Preferably, in the operating condition for use, the emission window 29 and the reception window 39 extend across the entire width of the passage section d' of the seeding tube 12.

The operation of the optical detection apparatus 1 for detecting the seeds that transit in a seeding tube is clear and evident from what has been described.

Advantageously, in the optical detection apparatus 1 according to the invention the projections of the shadows generated (on the holographic film 35) by the passage of the seeds S through the seeding tube 12 (and detected by the matrix sensor 31) are found to be well-defined and with a size that is independent of the fall, even in the case of multiple seeds S passing through the light beam 9 at the same time.

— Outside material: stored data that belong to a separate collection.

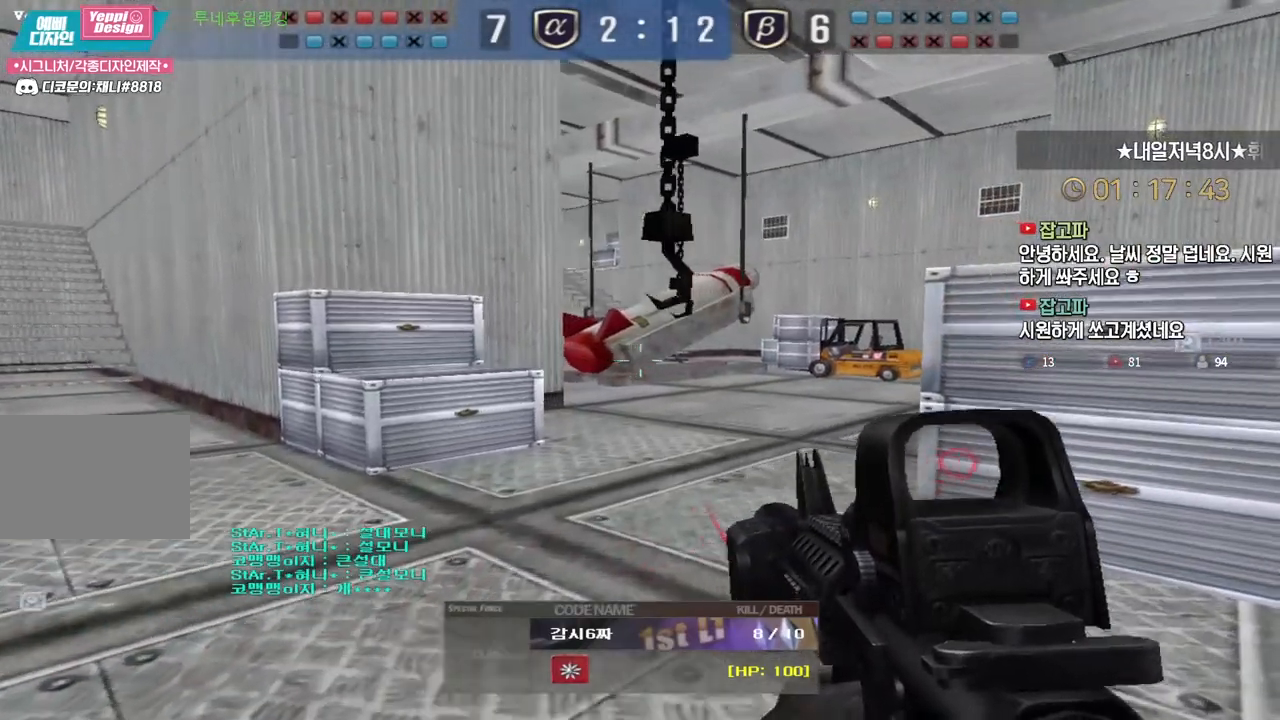
{"keys": [], "events": []}
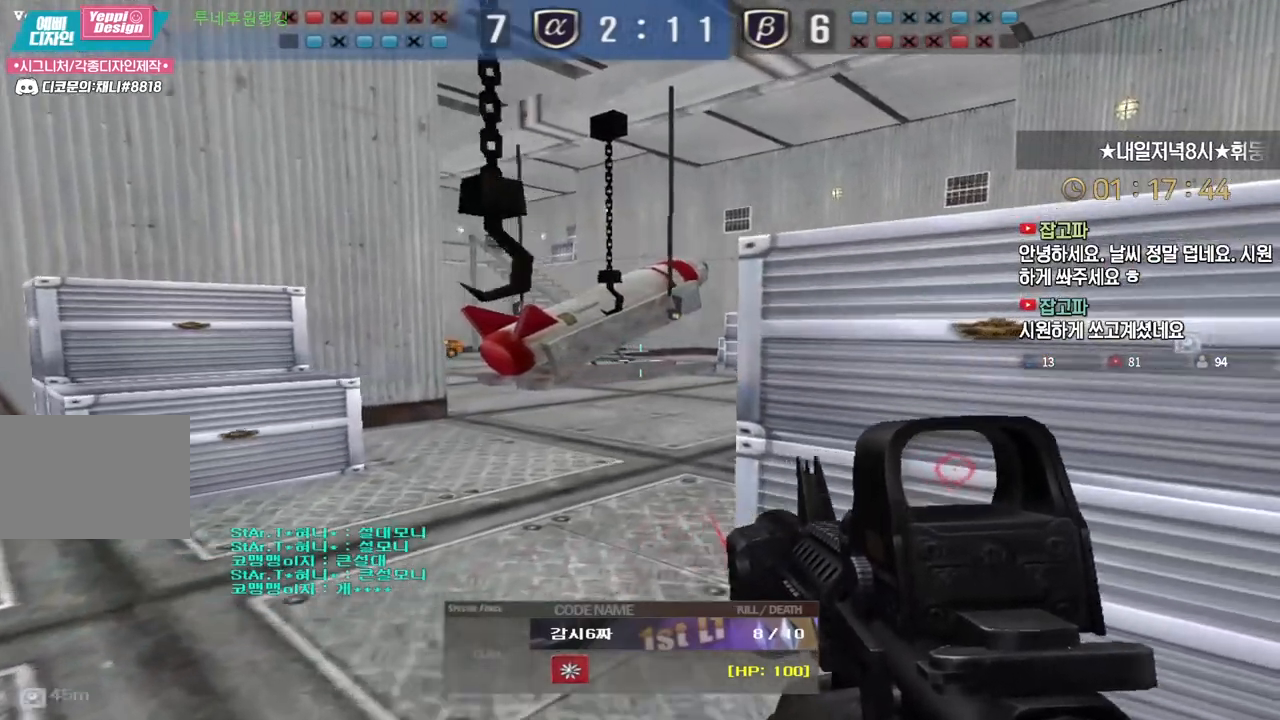
{"keys": [], "events": []}
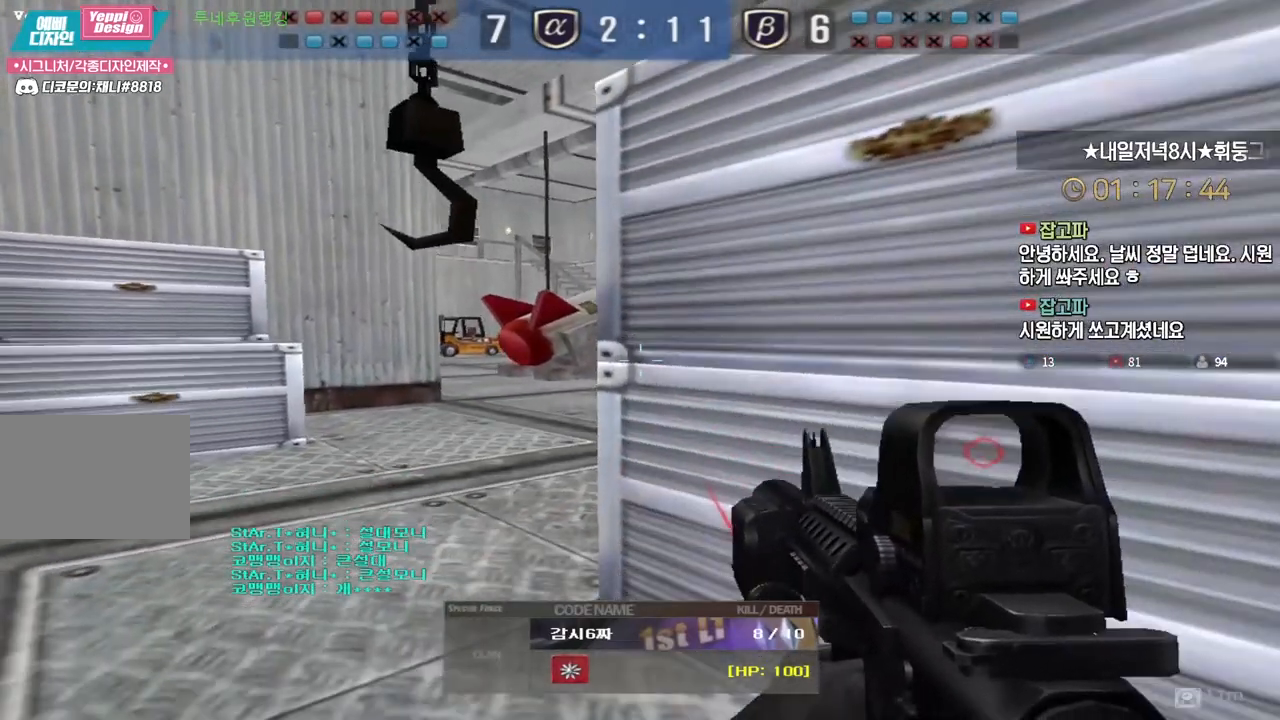
{"keys": [], "events": []}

By virtue of the described particularities, the optical detection apparatus 1 is able to acquire the actual shape of the seed S without alterations caused by the speed of its passage (as occurs in systems with discrete and linear receivers). Shape recognition thus allows to discriminate any debris from seeds S and to discriminate particular situations in which two or more seeds S transit overlapping each other.

The optical detection apparatus 1, according to the invention, can be installed in any seeder 200 comprising at least one seeding tube 12, 120 through which the seeds S to be sown transit, arranged along said seeding tube 12, 120.

For example, Figure 12 shows a seeder 200 of a known type, comprising a hopper 271 for feeding the seeds S, a blower 272 for generating an air flow for conveying the seeds S, in which along at least one of the seeding tubes 120 (only one is visible in the figure, but there may be a plurality) an optical detection apparatus 1 according to the invention is positioned.

In practice it has been found that the optical detection apparatus for detecting the seeds that transit in a seeding tube, according to the present invention, achieves the intended aim and objects, since it is more accurate and reliable, as well as more versatile, than that the background art.

Another advantage of the optical detection apparatus according to the invention resides in that it is able to discriminate two or more objects that are transiting at the same time.

A further advantage of the optical detection apparatus according to the invention is that it provides better resolution in discriminating even very small seeds. Another advantage of the optical detection apparatus according to the invention resides in that it avoids the presence of dark regions in which the passage of the seeds is not detected and it achieves accurate detection regardless of the fall position of the seeds.

Still another advantage of the optical detection apparatus according to the invention resides in that it is easy to provide and economically competitive.

The optical detection apparatus for counting the seeds that transit in a seeding tube thus conceived is susceptible of numerous modifications and variations, all of which are within the scope of the accompanying claims.

All the details may furthermore be replaced with other technically equivalent elements.

The disclosures in Italian Patent Application No. 102021000032771, from which this application claims priority, are incorporated herein by reference.

Where technical features mentioned in any claim are followed by reference signs, those reference signs have been included for the sole purpose of increasing the intelligibility of the claims and accordingly such reference signs do not have any limiting effect on the interpretation of each element identified by way of example by such reference signs.